Problem to work on - Extract only the lines running from the top of the entries to the line that holds "of Assassin’s Creed.". Include that line and omit the pictures.

Listed records -
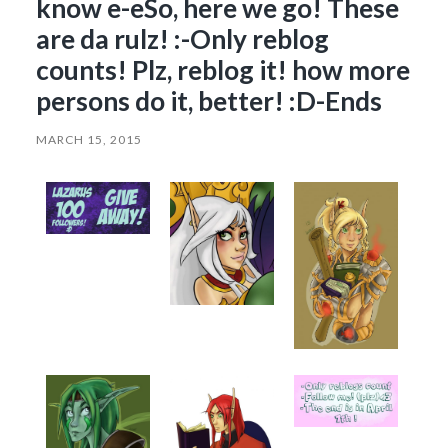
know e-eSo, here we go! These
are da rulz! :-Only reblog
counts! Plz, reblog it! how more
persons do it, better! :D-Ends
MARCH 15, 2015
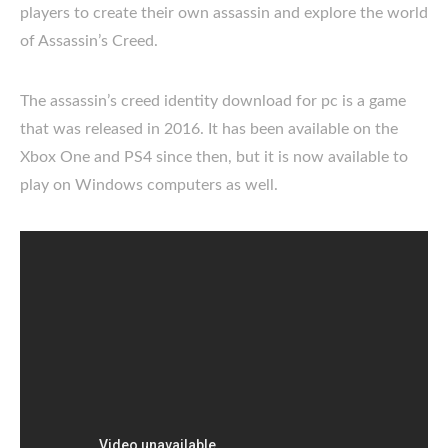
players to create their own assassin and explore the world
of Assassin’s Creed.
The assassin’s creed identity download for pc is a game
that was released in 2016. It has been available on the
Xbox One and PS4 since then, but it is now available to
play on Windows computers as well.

Exercise solution -
know e-eSo, here we go! These
are da rulz! :-Only reblog
counts! Plz, reblog it! how more
persons do it, better! :D-Ends
MARCH 15, 2015
players to create their own assassin and explore the world
of Assassin’s Creed.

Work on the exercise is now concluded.